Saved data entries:
▬▬▬▬▬▬▬▬▬▬

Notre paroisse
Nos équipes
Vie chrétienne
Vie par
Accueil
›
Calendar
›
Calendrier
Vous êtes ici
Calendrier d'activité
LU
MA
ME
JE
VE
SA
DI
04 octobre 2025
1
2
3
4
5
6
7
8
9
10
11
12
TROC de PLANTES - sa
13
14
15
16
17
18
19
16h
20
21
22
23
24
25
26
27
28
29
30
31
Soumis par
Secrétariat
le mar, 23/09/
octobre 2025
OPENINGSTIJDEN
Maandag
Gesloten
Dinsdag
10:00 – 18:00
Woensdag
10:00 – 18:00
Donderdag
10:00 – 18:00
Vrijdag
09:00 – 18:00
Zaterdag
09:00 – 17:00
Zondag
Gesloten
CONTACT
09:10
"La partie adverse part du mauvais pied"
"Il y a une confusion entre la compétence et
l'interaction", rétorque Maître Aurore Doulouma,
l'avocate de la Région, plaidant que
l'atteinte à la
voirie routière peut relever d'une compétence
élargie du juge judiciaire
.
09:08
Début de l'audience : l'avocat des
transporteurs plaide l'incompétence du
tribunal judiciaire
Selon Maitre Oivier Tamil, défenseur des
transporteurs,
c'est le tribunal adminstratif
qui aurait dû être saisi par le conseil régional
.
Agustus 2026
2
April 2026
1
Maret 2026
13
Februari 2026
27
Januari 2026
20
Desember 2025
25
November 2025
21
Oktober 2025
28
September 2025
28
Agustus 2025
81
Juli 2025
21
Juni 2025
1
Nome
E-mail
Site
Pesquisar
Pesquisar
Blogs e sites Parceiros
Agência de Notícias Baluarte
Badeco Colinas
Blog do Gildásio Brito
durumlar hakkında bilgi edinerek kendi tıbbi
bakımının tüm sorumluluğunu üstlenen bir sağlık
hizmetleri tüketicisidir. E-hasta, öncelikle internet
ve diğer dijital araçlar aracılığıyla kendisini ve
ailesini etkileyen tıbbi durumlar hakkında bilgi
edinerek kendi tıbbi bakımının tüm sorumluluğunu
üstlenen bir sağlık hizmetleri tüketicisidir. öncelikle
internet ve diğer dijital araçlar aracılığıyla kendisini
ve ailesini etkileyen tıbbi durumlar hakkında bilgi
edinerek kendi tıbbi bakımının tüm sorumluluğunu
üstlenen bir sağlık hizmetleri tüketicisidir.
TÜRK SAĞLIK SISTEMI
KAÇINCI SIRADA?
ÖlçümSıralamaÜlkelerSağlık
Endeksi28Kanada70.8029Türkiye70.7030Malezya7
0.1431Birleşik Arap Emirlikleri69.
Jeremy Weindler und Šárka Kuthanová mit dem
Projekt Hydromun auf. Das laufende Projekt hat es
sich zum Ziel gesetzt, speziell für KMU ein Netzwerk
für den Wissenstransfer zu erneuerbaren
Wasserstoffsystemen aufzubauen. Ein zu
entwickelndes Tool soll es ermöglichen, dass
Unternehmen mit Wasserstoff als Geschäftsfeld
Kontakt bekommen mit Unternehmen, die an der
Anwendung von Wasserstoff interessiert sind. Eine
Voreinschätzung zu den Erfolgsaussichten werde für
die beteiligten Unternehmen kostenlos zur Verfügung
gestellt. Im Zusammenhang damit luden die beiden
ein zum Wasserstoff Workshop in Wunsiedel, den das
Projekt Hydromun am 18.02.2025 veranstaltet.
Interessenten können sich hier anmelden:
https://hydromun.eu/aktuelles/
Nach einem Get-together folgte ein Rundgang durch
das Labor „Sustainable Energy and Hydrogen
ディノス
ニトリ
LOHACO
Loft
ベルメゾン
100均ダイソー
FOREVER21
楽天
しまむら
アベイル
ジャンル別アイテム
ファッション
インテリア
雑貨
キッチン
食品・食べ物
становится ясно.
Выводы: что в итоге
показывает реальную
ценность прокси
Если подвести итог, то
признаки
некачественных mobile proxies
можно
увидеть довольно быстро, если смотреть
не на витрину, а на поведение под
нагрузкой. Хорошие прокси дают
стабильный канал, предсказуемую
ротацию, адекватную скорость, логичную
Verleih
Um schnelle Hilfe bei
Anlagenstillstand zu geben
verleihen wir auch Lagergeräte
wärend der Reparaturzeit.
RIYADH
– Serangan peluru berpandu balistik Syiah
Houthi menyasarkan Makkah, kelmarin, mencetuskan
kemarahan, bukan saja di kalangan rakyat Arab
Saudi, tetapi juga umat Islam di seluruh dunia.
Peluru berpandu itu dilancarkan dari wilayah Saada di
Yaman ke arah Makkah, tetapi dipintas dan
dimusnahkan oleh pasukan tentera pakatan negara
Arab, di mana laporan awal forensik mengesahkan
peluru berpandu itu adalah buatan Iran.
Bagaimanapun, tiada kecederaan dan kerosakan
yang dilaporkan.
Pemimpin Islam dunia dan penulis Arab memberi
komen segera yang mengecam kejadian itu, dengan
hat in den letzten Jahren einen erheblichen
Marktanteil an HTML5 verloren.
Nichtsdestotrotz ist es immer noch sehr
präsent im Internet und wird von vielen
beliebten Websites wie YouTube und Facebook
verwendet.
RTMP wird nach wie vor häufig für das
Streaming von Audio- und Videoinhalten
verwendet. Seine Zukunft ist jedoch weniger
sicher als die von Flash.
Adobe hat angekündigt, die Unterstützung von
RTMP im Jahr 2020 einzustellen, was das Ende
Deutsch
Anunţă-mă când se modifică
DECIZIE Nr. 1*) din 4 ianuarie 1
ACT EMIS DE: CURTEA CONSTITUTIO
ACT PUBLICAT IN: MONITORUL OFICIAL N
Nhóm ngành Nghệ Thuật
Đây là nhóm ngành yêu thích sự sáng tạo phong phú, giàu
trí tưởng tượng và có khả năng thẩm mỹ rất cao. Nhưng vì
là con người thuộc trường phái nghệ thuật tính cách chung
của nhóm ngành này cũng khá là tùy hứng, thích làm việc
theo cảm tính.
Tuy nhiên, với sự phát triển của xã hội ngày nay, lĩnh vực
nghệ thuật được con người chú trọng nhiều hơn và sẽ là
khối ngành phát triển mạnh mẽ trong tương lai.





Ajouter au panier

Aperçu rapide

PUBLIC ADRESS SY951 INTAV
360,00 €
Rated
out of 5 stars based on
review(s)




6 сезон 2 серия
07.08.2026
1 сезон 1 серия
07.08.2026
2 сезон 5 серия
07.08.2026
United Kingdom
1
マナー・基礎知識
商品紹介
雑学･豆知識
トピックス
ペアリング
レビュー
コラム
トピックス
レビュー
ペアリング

▬▬▬▬▬▬▬▬▬▬

## Instructions for the task
Reproduce the listing from its start through the line containing "internet ve diğer", replacing "Gesloten" with "Closed" and leaving everything else the same.

## Solved exercise
Notre paroisse
Nos équipes
Vie chrétienne
Vie par
Accueil
›
Calendar
›
Calendrier
Vous êtes ici
Calendrier d'activité
LU
MA
ME
JE
VE
SA
DI
04 octobre 2025
1
2
3
4
5
6
7
8
9
10
11
12
TROC de PLANTES - sa
13
14
15
16
17
18
19
16h
20
21
22
23
24
25
26
27
28
29
30
31
Soumis par
Secrétariat
le mar, 23/09/
octobre 2025
OPENINGSTIJDEN
Maandag
Closed
Dinsdag
10:00 – 18:00
Woensdag
10:00 – 18:00
Donderdag
10:00 – 18:00
Vrijdag
09:00 – 18:00
Zaterdag
09:00 – 17:00
Zondag
Closed
CONTACT
09:10
"La partie adverse part du mauvais pied"
"Il y a une confusion entre la compétence et
l'interaction", rétorque Maître Aurore Doulouma,
l'avocate de la Région, plaidant que
l'atteinte à la
voirie routière peut relever d'une compétence
élargie du juge judiciaire
.
09:08
Début de l'audience : l'avocat des
transporteurs plaide l'incompétence du
tribunal judiciaire
Selon Maitre Oivier Tamil, défenseur des
transporteurs,
c'est le tribunal adminstratif
qui aurait dû être saisi par le conseil régional
.
Agustus 2026
2
April 2026
1
Maret 2026
13
Februari 2026
27
Januari 2026
20
Desember 2025
25
November 2025
21
Oktober 2025
28
September 2025
28
Agustus 2025
81
Juli 2025
21
Juni 2025
1
Nome
E-mail
Site
Pesquisar
Pesquisar
Blogs e sites Parceiros
Agência de Notícias Baluarte
Badeco Colinas
Blog do Gildásio Brito
durumlar hakkında bilgi edinerek kendi tıbbi
bakımının tüm sorumluluğunu üstlenen bir sağlık
hizmetleri tüketicisidir. E-hasta, öncelikle internet
ve diğer dijital araçlar aracılığıyla kendisini ve
ailesini etkileyen tıbbi durumlar hakkında bilgi
edinerek kendi tıbbi bakımının tüm sorumluluğunu
üstlenen bir sağlık hizmetleri tüketicisidir. öncelikle
internet ve diğer dijital araçlar aracılığıyla kendisini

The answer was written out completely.